Count the lines in the rows below that contain the string "sunt", treating uppercase and lowercase as different. Give only the number.

[Provided records start]

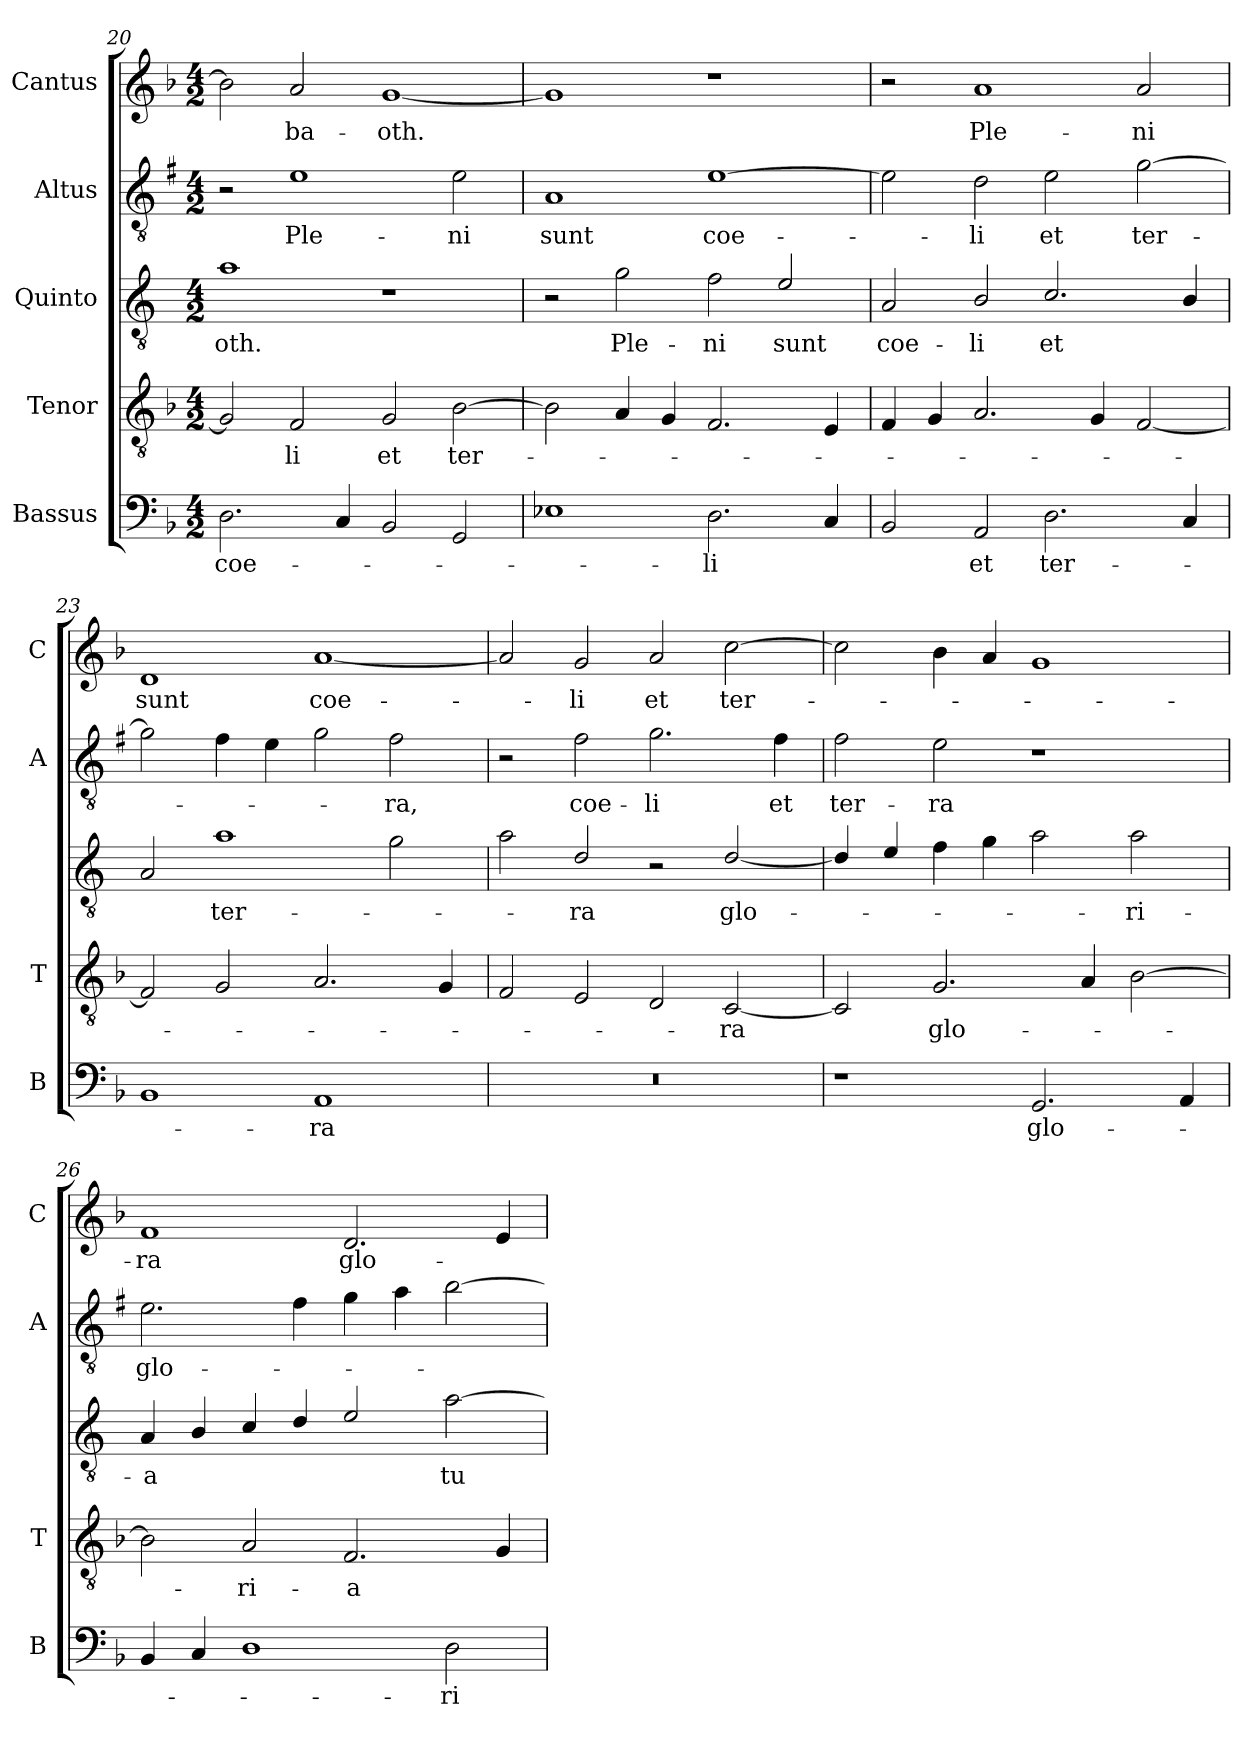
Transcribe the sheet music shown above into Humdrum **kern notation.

**kern	**text	**kern	**text	**kern	**text	**kern	**text	**kern	**text
*part5	*part5	*part4	*part4	*part3	*part3	*part2	*part2	*part1	*part1
*staff5	*staff5	*staff4	*staff4	*staff3	*staff3	*staff2	*staff2	*staff1	*staff1
*I"Bassus	*	*I"Tenor	*	*I"Quinto	*	*I"Altus	*	*I"Cantus	*
*I'B	*	*I'T	*	*	*	*I'A	*	*I'C	*
*clefF4	*	*clefGv2	*	*clefGv2	*	*clefGv2	*	*clefG2	*
*	*	*	*	*ITrd4c7	*	*ITrd1c2	*	*	*
*k[b-]	*	*k[b-]	*	*k[b-]	*	*k[b-]	*	*k[b-]	*
*F:	*	*F:	*	*F:	*	*F:	*	*F:	*
*M4/2	*	*M4/2	*	*M4/2	*	*M4/2	*	*M4/2	*
=20	=20	=20	=20	=20	=20	=20	=20	=20	=20
!	!LO:LY:b	!	!	!	!LO:LY:b	!	!	!	!
2.D\	coe-	2G/]	.	1d	-oth.	2r	.	2b-\]	.
!	!	!	!LO:LY:b	!	!	!	!LO:LY:b	!	!LO:LY:b
.	.	2F/	-li	.	.	1d	Ple-	2a/	-ba-
4C/	.	.	.	.	.	.	.	.	.
!	!	!	!LO:LY:b	!	!	!	!	!	!LO:LY:b
2BB-/	.	2G/	et	1r	.	.	.	[1g	-oth.
!	!	!	!LO:LY:b	!	!	!	!LO:LY:b	!	!
2GG/	.	[2B-\	ter-	.	.	2d\	-ni	.	.
=21	=21	=21	=21	=21	=21	=21	=21	=21	=21
!	!	!	!	!	!	!	!LO:LY:b	!	!
1E-X	.	2B-\]	.	2r	.	1G	sunt	1g]	.
!	!	!	!	!	!LO:LY:b	!	!	!	!
.	.	4A/	.	2c\	Ple-	.	.	.	.
.	.	4G/	.	.	.	.	.	.	.
!	!LO:LY:b	!	!	!	!LO:LY:b	!	!LO:LY:b	!	!
2.D\	-li	2.F/	.	2B-\	-ni	[1d	coe-	1r	.
!	!	!	!	!	!LO:LY:b	!	!	!	!
.	.	.	.	2A/	sunt	.	.	.	.
4C/	.	4E/	.	.	.	.	.	.	.
=22	=22	=22	=22	=22	=22	=22	=22	=22	=22
!	!	!	!	!	!LO:LY:b	!	!	!	!
2BB-/	.	4F/	.	2D/	coe-	2d\]	.	2r	.
.	.	4G/	.	.	.	.	.	.	.
!	!LO:LY:b	!	!	!	!LO:LY:b	!	!LO:LY:b	!	!LO:LY:b
2AA/	et	2.A/	.	2E/	-li	2c\	-li	1a	Ple-
!	!LO:LY:b	!	!	!	!LO:LY:b	!	!LO:LY:b	!	!
2.D\	ter-	.	.	2.F/	et	2d\	et	.	.
.	.	4G/	.	.	.	.	.	.	.
!	!	!	!	!	!	!	!LO:LY:b	!	!LO:LY:b
.	.	[2F/	.	.	.	[2f\	ter-	2a/	-ni
4C/	.	.	.	4E/	.	.	.	.	.
=23	=23	=23	=23	=23	=23	=23	=23	=23	=23
!	!	!	!	!	!	!	!	!	!LO:LY:b
1BB-	.	2F/]	.	2D/	.	2f\]	.	1d	sunt
!	!	!	!	!	!LO:LY:b	!	!	!	!
.	.	2G/	.	1d	ter-	4e\	.	.	.
.	.	.	.	.	.	4d\	.	.	.
!	!LO:LY:b	!	!	!	!	!	!	!	!LO:LY:b
1AA	-ra	2.A/	.	.	.	2f\	.	[1a	coe-
!	!	!	!	!	!	!	!LO:LY:b	!	!
.	.	.	.	2c\	.	2e\	-ra,	.	.
.	.	4G/	.	.	.	.	.	.	.
!!LO:LB:g=z
=24	=24	=24	=24	=24	=24	=24	=24	=24	=24
0r	.	2F/	.	2d\	.	2r	.	2a/]	.
!	!	!	!	!	!LO:LY:b	!	!LO:LY:b	!	!LO:LY:b
.	.	2E/	.	2G/	-ra	2e\	coe-	2g/	-li
!	!	!	!	!	!	!	!LO:LY:b	!	!LO:LY:b
.	.	2D/	.	2r	.	2.f\	-li	2a/	et
!	!	!	!LO:LY:b	!	!LO:LY:b	!	!	!	!LO:LY:b
.	.	[2C/	-ra	[2G/	glo-	.	.	[2cc\	ter-
!	!	!	!	!	!	!	!LO:LY:b	!	!
.	.	.	.	.	.	4e\	et	.	.
=25	=25	=25	=25	=25	=25	=25	=25	=25	=25
!	!	!	!	!	!	!	!LO:LY:b	!	!
1r	.	2C/]	.	4G/]	.	2e\	ter-	2cc\]	.
.	.	.	.	4A/	.	.	.	.	.
!	!	!	!LO:LY:b	!	!	!	!LO:LY:b	!	!
.	.	2.G/	glo-	4B-\	.	2d\	-ra	4b-\	.
.	.	.	.	4c\	.	.	.	4a/	.
!	!LO:LY:b	!	!	!	!	!	!	!	!
2.GG/	glo-	.	.	2d\	.	1r	.	1g	.
.	.	4A/	.	.	.	.	.	.	.
!	!	!	!	!	!LO:LY:b	!	!	!	!
.	.	[2B-\	.	2d\	-ri-	.	.	.	.
4AA/	.	.	.	.	.	.	.	.	.
=26	=26	=26	=26	=26	=26	=26	=26	=26	=26
!	!	!	!	!	!LO:LY:b	!	!LO:LY:b	!	!LO:LY:b
4BB-/	.	2B-\]	.	4D/	-a	2.d\	glo-	1f	-ra
4C/	.	.	.	4E/	.	.	.	.	.
!	!	!	!LO:LY:b	!	!	!	!	!	!
1D	.	2A/	-ri-	4F/	.	.	.	.	.
.	.	.	.	4G/	.	4e\	.	.	.
!	!	!	!LO:LY:b	!	!	!	!	!	!LO:LY:b
.	.	2.F/	-a	2A/	.	4f\	.	2.d/	glo-
.	.	.	.	.	.	4g\	.	.	.
!	!LO:LY:b	!	!	!	!LO:LY:b	!	!	!	!
2D\	-ri-	.	.	[2d\	tu-	[2a\	.	.	.
.	.	4G/	.	.	.	.	.	4e/	.
=	=	=	=	=	=	=	=	=	=
*-	*-	*-	*-	*-	*-	*-	*-	*-	*-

[Provided records end]

- **Solution**
3